▶ [本文の一部]
------------------------------

| 要旨トップ | 目次 | | 日本生態学会第56回全国大会 (2009年3月,盛岡) 講演要旨 |
一般講演(ポスター発表) PA1-104
冠水した樹木の幹では時に著しい肥大成長の促進が認められ、それには樹皮の肥厚、細胞間隙の増加、通気組織の発達、木部細胞径の増加、細胞分裂の促進による細胞数の増加などが寄与している。ヌマスギ(T. distichum)は高い冠水耐性を持ち、冠水条件下では盤根状に発達した幹と膝根を形成する。本実験では3年生ヌマスギ実生ポット苗を用いて2つの冠水実験を行い、幹部の肥大成長促進と変動する水位との関連性について調べた。長期の冠水実験は冠水深度を50cmと120cmの二段階に設定し、ポット苗をおよそ10年冠水させた。短期の冠水実験では冠水深度を5cmと25cmに設定し、(1)5cm冠水の後、25cm冠水、(2)終始5cm冠水、(3)25cm冠水の後、5cm冠水、(4)終始25cm冠水、(5)非冠水(対照区)の5処理区を設定し、2ヶ月間実験を行った。長期の冠水は50cmおよび120m冠水のいずれの処理区においても、冠水水位よりも下方での肥大成長が促進されていた。一方、120cm冠水区で50cm冠水区と比べて伸長成長が抑制されていた。短期の冠水実験では、処理区間における伸長成長およびバイオマスの有意な差は認められなかったが、2ヶ月間同じ水位で冠水した処理による水際部の肥大成長促進が認められた。水位を変化させることで、肥大促進がおこる部位も変化する傾向が認められたが、有意な差ではなかった。肥大成長の促進された部位では、仮道管径の増加と細胞壁の薄化が認められた。本研究発表ではこれら組織構造学的特徴の変化と冠水水位からの距離との関連性についても考察する。

------------------------------

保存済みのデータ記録
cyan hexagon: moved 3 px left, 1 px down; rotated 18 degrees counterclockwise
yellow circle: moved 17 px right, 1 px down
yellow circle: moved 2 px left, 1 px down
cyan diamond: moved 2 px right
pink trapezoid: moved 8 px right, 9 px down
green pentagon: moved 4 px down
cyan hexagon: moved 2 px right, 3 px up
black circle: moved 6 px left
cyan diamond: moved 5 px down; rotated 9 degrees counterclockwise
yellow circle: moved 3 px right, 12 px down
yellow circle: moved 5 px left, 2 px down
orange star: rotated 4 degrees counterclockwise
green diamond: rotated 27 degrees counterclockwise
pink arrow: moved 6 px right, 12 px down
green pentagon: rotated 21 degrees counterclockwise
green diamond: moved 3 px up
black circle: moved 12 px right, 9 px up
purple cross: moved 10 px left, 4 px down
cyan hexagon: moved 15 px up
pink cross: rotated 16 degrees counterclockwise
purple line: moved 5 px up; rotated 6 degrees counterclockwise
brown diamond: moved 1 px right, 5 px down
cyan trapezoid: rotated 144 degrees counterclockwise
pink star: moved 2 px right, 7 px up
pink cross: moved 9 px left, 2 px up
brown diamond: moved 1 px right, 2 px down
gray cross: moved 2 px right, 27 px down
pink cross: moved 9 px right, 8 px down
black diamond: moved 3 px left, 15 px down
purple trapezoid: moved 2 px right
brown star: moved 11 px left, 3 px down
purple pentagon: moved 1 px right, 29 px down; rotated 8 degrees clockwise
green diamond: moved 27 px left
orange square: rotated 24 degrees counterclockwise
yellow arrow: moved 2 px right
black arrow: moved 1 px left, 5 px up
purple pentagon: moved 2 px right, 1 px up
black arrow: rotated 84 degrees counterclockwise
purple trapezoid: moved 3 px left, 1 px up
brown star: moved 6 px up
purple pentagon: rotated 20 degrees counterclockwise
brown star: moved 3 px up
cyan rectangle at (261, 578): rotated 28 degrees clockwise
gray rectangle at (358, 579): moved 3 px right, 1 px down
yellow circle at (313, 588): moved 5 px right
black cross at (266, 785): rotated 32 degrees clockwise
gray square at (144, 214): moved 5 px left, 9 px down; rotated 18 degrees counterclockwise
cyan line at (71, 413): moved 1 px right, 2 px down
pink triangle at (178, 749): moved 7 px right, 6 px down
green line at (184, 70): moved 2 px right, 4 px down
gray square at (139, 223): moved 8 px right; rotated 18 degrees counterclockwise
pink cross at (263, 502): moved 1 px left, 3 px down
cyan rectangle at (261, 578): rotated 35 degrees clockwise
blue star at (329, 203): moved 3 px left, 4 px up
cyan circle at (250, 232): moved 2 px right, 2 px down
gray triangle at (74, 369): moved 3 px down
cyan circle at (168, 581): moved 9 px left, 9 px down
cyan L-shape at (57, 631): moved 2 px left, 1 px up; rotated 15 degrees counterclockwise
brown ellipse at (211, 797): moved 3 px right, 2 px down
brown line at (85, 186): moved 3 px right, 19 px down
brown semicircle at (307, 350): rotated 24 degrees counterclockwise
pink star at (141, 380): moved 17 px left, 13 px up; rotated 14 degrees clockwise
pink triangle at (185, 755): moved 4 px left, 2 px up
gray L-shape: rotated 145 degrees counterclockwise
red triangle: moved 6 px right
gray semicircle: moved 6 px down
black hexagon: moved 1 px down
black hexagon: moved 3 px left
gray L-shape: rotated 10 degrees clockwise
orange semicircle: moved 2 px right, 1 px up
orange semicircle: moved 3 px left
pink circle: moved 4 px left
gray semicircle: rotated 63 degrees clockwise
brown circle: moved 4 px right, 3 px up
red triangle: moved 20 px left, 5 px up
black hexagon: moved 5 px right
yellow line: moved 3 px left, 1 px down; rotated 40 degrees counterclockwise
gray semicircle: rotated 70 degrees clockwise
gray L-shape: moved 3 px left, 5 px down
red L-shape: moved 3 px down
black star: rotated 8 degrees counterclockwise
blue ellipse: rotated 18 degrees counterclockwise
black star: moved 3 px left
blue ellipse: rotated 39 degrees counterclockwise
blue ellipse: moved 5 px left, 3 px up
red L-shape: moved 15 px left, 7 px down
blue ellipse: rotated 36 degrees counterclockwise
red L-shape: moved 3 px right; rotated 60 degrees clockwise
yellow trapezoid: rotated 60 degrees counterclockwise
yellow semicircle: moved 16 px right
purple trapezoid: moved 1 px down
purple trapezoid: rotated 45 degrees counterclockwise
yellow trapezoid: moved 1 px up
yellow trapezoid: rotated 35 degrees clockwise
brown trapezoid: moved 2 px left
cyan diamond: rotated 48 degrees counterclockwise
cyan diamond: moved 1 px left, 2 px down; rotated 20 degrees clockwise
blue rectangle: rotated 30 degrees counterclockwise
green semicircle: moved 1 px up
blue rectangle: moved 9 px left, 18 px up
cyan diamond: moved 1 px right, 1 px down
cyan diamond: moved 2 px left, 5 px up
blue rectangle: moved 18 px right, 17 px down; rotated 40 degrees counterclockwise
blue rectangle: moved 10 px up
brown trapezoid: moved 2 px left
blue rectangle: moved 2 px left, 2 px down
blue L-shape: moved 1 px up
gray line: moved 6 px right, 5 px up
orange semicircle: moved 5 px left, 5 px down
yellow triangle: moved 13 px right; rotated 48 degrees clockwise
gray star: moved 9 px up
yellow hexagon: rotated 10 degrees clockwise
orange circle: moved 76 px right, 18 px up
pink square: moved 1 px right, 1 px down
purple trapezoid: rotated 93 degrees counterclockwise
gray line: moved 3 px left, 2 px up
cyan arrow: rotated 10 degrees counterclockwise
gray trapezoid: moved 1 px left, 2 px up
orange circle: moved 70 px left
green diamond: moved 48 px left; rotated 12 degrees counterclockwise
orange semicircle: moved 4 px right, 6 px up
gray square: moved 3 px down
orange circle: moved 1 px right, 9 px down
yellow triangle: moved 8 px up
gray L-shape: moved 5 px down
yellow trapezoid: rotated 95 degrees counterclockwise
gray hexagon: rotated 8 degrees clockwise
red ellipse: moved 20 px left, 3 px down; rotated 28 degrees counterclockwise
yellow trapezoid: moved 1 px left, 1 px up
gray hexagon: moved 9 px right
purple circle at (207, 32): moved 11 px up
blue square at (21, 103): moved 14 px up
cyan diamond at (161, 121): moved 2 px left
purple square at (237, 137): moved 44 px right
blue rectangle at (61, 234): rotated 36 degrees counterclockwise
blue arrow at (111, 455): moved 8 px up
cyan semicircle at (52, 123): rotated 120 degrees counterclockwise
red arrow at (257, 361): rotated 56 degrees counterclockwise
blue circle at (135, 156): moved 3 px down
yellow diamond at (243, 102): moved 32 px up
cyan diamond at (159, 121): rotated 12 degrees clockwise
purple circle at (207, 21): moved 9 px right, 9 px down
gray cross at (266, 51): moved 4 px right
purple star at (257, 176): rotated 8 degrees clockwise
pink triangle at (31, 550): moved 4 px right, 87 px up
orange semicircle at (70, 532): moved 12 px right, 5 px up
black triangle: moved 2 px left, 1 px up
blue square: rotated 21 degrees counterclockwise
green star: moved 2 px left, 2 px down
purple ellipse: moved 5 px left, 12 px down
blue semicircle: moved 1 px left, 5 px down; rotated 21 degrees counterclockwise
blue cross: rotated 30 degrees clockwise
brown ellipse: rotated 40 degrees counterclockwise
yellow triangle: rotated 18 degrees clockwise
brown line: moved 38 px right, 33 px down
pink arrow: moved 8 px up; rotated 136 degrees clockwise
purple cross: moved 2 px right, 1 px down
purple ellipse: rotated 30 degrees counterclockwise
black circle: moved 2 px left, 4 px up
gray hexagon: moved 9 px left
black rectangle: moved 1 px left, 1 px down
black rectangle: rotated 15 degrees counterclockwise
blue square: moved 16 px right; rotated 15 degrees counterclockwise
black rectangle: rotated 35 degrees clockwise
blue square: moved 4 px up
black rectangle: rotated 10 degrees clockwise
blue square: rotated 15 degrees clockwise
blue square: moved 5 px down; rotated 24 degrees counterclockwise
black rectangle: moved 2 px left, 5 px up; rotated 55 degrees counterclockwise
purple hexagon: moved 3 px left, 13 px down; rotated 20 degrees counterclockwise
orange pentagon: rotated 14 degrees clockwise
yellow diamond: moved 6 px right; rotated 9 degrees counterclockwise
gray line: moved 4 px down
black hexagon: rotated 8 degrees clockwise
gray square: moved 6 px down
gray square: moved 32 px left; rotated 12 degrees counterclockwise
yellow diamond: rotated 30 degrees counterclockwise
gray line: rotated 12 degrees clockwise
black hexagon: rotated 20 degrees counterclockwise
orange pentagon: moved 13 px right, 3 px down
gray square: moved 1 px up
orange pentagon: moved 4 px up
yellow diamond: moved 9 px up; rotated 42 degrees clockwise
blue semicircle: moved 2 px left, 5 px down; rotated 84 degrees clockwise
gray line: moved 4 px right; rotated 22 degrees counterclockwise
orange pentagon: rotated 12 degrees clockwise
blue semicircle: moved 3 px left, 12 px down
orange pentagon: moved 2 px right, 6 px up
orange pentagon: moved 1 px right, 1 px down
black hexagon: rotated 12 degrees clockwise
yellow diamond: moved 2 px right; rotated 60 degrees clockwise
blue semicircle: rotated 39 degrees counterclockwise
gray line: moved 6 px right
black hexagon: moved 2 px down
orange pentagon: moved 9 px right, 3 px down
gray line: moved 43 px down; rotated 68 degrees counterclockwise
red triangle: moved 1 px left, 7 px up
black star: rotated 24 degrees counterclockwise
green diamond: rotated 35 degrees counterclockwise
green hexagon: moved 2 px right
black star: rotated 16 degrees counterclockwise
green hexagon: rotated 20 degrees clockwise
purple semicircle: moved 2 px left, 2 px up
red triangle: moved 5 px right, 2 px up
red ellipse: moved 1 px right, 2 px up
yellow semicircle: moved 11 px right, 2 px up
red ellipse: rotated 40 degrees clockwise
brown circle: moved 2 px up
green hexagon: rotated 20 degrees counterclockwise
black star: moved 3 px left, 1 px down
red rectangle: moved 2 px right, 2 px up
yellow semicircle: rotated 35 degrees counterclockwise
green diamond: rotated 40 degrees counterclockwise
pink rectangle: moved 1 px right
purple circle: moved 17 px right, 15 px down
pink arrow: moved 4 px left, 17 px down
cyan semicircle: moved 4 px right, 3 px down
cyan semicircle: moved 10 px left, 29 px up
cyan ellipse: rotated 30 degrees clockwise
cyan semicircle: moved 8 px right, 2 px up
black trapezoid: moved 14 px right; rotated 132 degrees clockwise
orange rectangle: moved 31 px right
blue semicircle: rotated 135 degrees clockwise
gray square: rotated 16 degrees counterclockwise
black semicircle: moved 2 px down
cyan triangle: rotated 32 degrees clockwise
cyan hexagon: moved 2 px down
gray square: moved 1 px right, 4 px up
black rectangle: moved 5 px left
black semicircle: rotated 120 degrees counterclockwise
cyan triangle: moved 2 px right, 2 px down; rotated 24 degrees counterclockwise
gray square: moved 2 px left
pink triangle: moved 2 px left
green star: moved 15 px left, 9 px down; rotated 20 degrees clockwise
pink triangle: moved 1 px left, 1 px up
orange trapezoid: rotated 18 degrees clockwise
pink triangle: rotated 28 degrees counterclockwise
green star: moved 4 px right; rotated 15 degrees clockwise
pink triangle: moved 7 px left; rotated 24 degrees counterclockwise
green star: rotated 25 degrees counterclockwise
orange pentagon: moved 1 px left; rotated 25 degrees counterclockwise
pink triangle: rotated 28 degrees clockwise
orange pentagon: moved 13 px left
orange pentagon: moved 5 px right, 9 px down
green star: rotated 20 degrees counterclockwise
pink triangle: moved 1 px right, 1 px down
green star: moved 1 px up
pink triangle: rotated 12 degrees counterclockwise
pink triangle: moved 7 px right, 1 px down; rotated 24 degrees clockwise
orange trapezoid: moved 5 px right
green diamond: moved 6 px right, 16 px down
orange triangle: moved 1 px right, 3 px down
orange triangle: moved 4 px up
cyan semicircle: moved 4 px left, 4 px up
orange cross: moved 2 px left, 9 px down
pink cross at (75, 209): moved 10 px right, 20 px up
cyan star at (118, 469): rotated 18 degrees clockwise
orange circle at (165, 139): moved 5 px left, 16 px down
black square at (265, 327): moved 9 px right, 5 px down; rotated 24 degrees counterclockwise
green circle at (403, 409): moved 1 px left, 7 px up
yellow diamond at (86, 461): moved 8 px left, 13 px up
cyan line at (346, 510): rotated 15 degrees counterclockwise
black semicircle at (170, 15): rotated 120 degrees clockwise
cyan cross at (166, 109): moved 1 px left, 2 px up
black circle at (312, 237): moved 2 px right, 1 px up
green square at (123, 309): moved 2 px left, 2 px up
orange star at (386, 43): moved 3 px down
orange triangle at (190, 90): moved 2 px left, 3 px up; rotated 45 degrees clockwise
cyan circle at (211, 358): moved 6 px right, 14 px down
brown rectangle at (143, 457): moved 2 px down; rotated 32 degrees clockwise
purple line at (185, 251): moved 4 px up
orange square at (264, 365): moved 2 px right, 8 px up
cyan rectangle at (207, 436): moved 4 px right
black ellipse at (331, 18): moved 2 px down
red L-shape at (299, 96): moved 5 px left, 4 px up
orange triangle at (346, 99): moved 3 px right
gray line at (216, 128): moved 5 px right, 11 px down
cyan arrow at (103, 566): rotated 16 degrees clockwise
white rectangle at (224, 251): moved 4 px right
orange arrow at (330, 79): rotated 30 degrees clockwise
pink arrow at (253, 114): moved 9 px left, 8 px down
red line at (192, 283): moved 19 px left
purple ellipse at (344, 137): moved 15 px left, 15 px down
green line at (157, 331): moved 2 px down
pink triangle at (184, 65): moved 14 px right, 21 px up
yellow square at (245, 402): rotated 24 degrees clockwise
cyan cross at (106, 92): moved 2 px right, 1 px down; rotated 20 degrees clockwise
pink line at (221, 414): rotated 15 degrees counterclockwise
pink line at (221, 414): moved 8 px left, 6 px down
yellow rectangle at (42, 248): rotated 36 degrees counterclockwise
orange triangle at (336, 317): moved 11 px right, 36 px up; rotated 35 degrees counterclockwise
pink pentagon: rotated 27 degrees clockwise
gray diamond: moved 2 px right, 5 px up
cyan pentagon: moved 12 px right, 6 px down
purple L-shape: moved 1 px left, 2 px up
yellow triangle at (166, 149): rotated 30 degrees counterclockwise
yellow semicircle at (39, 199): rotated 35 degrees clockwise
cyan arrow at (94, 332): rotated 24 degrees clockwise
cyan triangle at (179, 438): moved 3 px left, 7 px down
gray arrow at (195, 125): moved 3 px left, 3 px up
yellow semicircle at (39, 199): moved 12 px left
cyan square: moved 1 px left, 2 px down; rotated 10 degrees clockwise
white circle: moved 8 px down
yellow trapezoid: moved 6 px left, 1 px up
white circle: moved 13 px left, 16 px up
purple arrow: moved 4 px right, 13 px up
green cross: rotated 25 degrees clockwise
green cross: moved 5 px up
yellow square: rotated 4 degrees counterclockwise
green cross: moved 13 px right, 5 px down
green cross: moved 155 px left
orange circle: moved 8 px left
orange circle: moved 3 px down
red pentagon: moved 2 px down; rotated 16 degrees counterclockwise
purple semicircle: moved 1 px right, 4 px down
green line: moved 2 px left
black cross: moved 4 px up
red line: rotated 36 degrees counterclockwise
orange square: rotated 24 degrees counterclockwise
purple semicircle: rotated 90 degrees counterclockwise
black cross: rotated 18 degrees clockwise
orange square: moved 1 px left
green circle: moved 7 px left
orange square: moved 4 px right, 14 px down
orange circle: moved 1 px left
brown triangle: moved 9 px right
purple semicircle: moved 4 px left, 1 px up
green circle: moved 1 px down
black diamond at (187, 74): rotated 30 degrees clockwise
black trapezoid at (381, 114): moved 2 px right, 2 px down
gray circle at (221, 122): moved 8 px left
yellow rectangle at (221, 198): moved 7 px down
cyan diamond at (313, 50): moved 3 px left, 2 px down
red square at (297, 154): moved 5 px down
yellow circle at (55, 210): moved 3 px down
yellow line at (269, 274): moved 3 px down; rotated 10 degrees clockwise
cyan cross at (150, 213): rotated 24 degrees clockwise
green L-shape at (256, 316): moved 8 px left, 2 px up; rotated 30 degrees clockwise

------------------------------

▶ [取り組む問題]
a) ヌマスギの冠水実験についての文章に照らして、次の(i)〜(iii)が合っているかどうか、それぞれ「はい」か「いいえ」で答え、決め手となる文章中の言葉をそのまま引用してください。(i) 短期の冠水実験は2ヶ月間行われた。(ii) 短期の冠水実験では、処理区の間でバイオマスに有意な差が見られた。(iii) 肥大成長が促進された部位では、細胞壁が厚くなっていた。
b) ヌマスギの冠水実験についての文章で、冠水した樹木の幹の著しい肥大成長促進に寄与しているとされるものをすべて挙げてください。
ここでは記録は使いません。

▶ [各問の答え]
a)
(i) はい:「2ヶ月間実験を行った」
(ii) いいえ:「処理区間における伸長成長およびバイオマスの有意な差は認められなかった」
(iii) いいえ:「仮道管径の増加と細胞壁の薄化が認められた」

b)
・樹皮の肥厚
・細胞間隙の増加
・通気組織の発達
・木部細胞径の増加
・細胞分裂の促進による細胞数の増加